Kids had a wonderful time penning stories and making them come to life with their illustrations at the workshop held during the Lit for Life festival in New Delhi.

All of us love reading and listening to stories. But have you ever tried writing your own story? Do you know what goes into writing one? Recently Scholastic in association with The Hindu Lit for Life festival held a workshop titled Children of the Lamp, for kids to understand the nuances of story writing. The workshop held at the India Habitat Center, New Delhi, saw close to 40 students participate.

Anushka Ravishankar started the day by reading three pieces and the kids were asked if they sounded like stories. The children felt that the first was straightforward prose, the second was not interesting as the story did not have too much conflict but the third one was perfect as it had a distinct conflict.

A problem or a conflict is much needed for a story, says Anushka. The centre of any plot is its conflict that characters solve. Second, what makes a story interesting are its characters. A character could be human, non-human and even a monster. A character should have special characteristics and the kids were asked to come up with one character. They were asked to describe who the character was, how it moves, special characteristics they would like to describe, what the character likes, dislikes and what it is afraid of.

Anushka also described how different stories have different characters who influence the story. For example if a character is afraid of the dark then darkness and light would be used to take the story forward. She used the example of “Finding Nemo” and how Nemo behaved the way he did because he had an over-protective father. So even the kind of adventures he had was because of his lack of confidence, his fears and his feelings.

Another important component of a story is setting and language. She emphasised how one should refrain from using “Once upon a time”, “one day” and instead use an action, description of a scene or dialogue to start a story. You should imagine a story in your head, she said.

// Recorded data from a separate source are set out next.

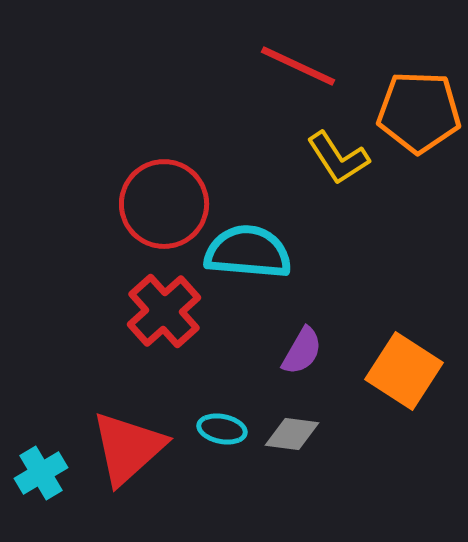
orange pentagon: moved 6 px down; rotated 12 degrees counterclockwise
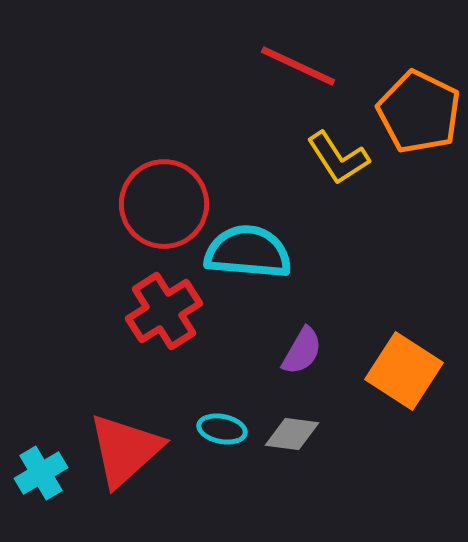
orange pentagon: rotated 24 degrees clockwise
red cross: rotated 10 degrees clockwise
red triangle: moved 3 px left, 2 px down
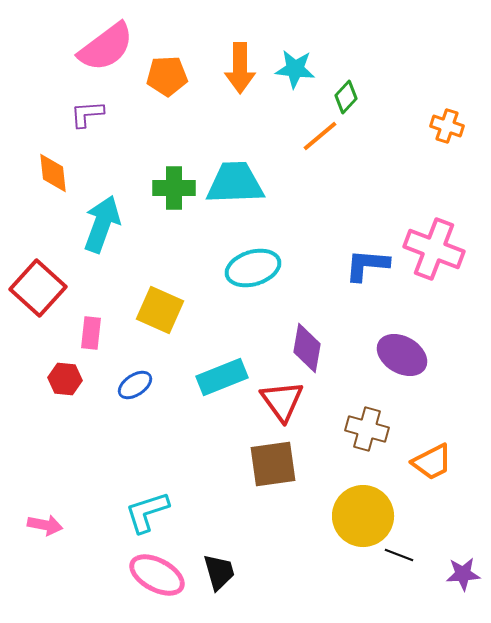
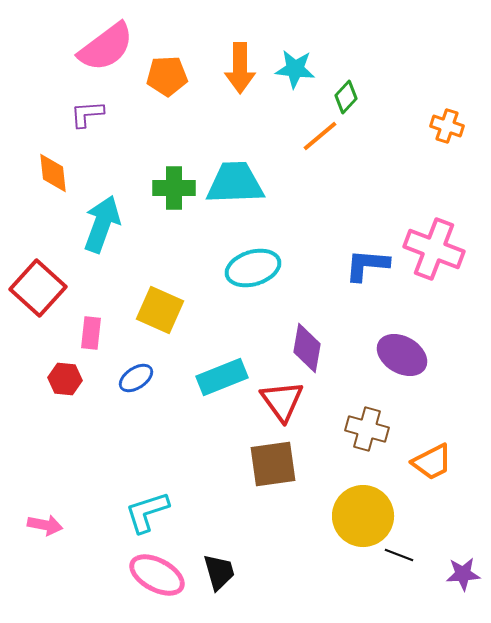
blue ellipse: moved 1 px right, 7 px up
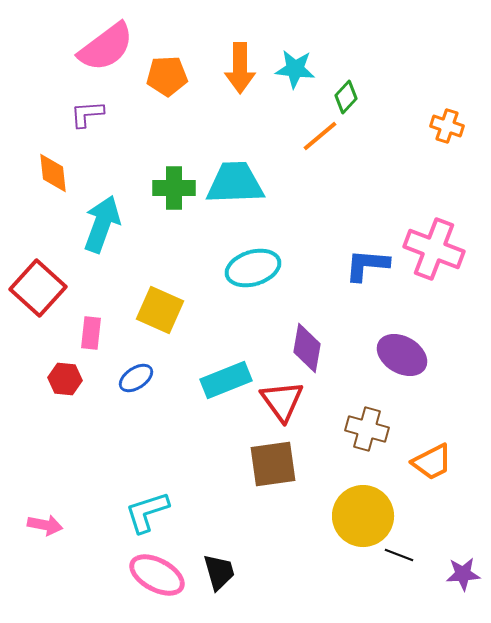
cyan rectangle: moved 4 px right, 3 px down
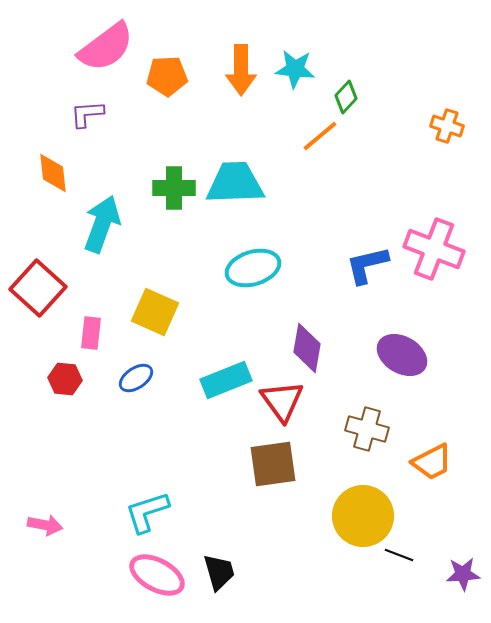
orange arrow: moved 1 px right, 2 px down
blue L-shape: rotated 18 degrees counterclockwise
yellow square: moved 5 px left, 2 px down
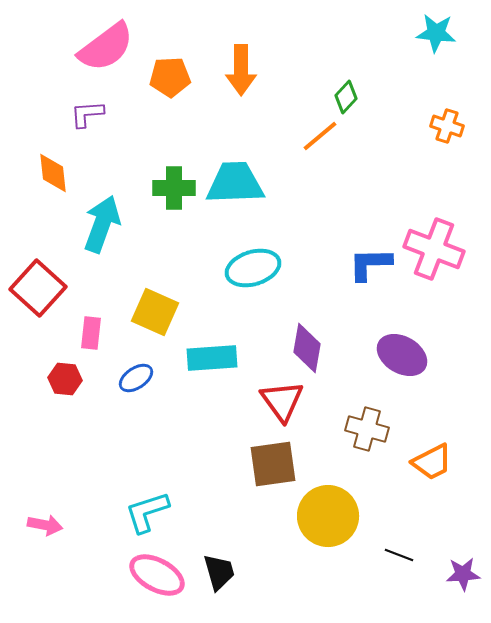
cyan star: moved 141 px right, 36 px up
orange pentagon: moved 3 px right, 1 px down
blue L-shape: moved 3 px right, 1 px up; rotated 12 degrees clockwise
cyan rectangle: moved 14 px left, 22 px up; rotated 18 degrees clockwise
yellow circle: moved 35 px left
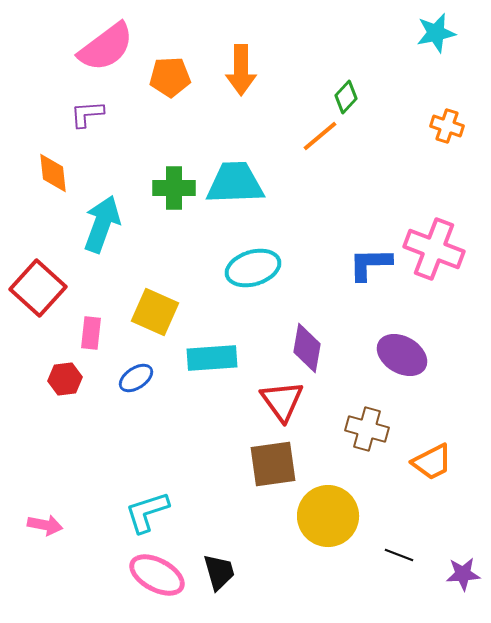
cyan star: rotated 18 degrees counterclockwise
red hexagon: rotated 12 degrees counterclockwise
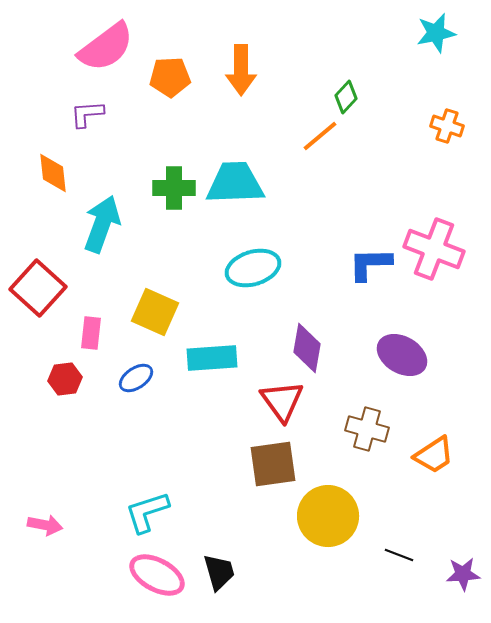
orange trapezoid: moved 2 px right, 7 px up; rotated 6 degrees counterclockwise
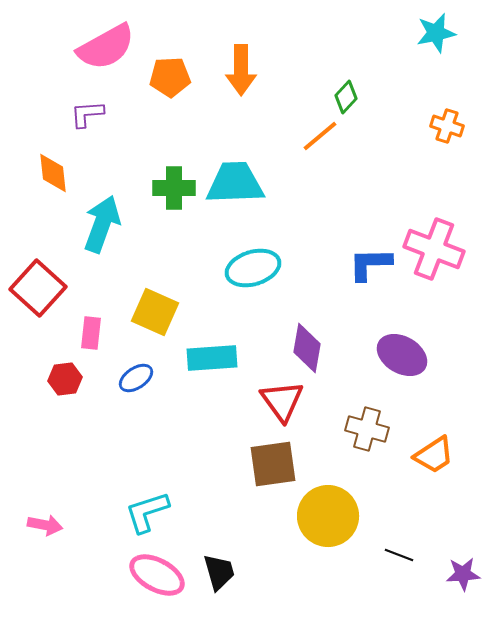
pink semicircle: rotated 8 degrees clockwise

They were asked to write out a setting, an object and one character. These slips of paper were then shuffled and passed around. Each participant was asked to write a story using the given slip. Though they were taken by surprise it encouraged them to think out of the box and have fun while making connections using non connected elements. It was easy and by lunch time students came up with well structured, funny and coherent stories integrating all elements taught to them.

DHRUV CHANDRA, III, The Shriram School, Delhi: I love writing so I wanted to take part in this workshop. They taught us to illustrate too. I wrote a story and liked it. We loved the lunch and snacks too.

JAI SURYAKADIYAN, II, Heritage School, Delhi: My mom saw it on a website and asked me if I wanted to be there. We drew and coloured. And we told a story

DEVANSHI DHAR, III, Tagore International School, Delhi: What was very different in this workshop is also the reason why I loved attending it. We were asked to imagine and that is what is needed for us to be creative. I not only made some friends but wrote a story and will keep at it from now on.

SANAYA DUTT, III, The Shriram School, Vasanth Vihar: I love taking part in workshops especially story writing ones, we learnt how to illustrate. I loved the fact that we got to learn so many new things besides the usual drawing and painting.

VANI, AASTHA and SAMHITHA said they loved writing stories. This was a good exercise for us as we got to know how to start writing a story, how to integrate conflict in a story to make it interesting and the technique of using problem and solution and fleshing out of characters. The most necessary elements needed to bind a plot into a story was taught to us and we are happy to be a part of this.

Draw your story

Here's what Atanu Roy, children's book illustrator, had to say: The workshop experience was tiring and chaotic but we all had a ball! The 40 kids were all high on energy and enthusiasm. The age group was mostly seven to ten years. The noise levels were phenomenal, and it was an exhilarating experience. We were trying to get the children to understand the process of writing and illustrating a children's book.

We got each of them to write a story, and then asked them to illustrate it. Some of them were of course too young to understand the process, but many of them grasped it immediately. I gave them pointers on illustrations, making some illustrations on the spot. Something like this takes time to explain and we of course had limited time. The kids were impatient to get to the colouring and painting and many of them finished the story and illustrations very quickly.

I drew cartoons and funny faces for them, something they really seemed to enjoy.